The final dissertation project as part of the MSc Artificial Intelligence program started in September 2022, this is the third month, and I thought to start sharing publically.
The major topic of my research is the healthcare sector, specifically maternal, specifically Maternal & Infant Health. I have created a details project proposal and submitted it to the university.
Here you will get the technical aspects of the work I am doing to complete my research, as it involves artificial intelligence and Machine learning on a huge dataset. I am into an interesting challenge, which almost daily enables me to learn something new.
Today onward, I will update here the progress and will also try to update the key aspects of the last 3 months work. let’s get started
A few tweets will give you a glimpse of the work over the last few weeks.
November 23, 2022: It began with the writing of this blog based on the difficulties of “preprocessing” datasets, I decided to revisit the CSV files and shorten the columns to the required only columns. Earlier, I did all this work after uploading it to the autonomous database.
Challenge: CSV file has approximately 3.6 million records, and MS excel can only support 1,048,576 rows. found some ideas to split it, and here is the method I have used to split the CSV file into multiple files and then work on it.
moved it into the desired folder, where my dataset files are available, and used the terminal window to execute the below command.
split -l 1000000 2021natdata.csv
This has created the files based on the data, so I have 4 files with naming conventions like xaa, xab, xac, xad.
now, these files need to be converted to CSV format, so I have used this statement, and all this found on google research.
for i in *;
do mv "$i" "$i.csv";
done
It gives me all four files in CSV format, and I have to do it for all my source dataset files.
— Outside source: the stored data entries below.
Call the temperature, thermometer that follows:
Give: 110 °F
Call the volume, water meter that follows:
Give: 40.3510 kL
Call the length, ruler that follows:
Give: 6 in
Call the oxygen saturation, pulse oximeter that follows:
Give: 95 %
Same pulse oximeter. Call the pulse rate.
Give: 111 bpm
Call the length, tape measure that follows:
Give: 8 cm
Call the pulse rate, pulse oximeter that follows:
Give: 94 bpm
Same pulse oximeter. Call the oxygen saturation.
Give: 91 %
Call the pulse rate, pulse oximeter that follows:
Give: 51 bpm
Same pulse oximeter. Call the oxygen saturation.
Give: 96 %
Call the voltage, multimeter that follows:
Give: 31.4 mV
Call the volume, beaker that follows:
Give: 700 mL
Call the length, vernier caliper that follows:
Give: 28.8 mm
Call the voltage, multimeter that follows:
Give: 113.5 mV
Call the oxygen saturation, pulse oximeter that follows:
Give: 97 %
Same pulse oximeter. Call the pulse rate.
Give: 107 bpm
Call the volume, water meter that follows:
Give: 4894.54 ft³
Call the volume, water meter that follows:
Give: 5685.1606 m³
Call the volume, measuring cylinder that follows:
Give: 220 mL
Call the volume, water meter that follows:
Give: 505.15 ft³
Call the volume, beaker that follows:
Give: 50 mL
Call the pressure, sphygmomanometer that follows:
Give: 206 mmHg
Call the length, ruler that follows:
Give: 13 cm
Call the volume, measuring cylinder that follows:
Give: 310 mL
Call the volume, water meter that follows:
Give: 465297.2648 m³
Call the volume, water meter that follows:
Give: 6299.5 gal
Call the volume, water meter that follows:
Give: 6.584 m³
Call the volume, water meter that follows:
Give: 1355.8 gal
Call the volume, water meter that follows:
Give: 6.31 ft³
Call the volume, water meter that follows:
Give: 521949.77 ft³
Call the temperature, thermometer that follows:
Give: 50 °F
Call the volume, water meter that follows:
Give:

How to convert large CSV files into multiple files.
Nov 24, 2022: Today’s task was to update the column name to some meaningful name so that it is easy to understand while just reading the column’s name.
for example, column name ‘dmar’ to ‘MaritalStatus’ and ‘rf_cesar’ to ‘PreviousCesarean’
It was pretty challenging with the 16 different CSV files, and the average records were 1 million in each CSV file.
Loaded all CSVs data into Oracle Autonomous Datawarehouse in less than 30 minutes
15-March-2023
first of all my apology for not being able to update this, as the initial idea was to document the journey.
However with the extensive work required me to do for this dissertation, I was not able to cope with the pace and was not able to update this post.
I submitted my dissertation during the first week of March, and from now onward I will try to write separate blogs to help others to pursue their career dreams.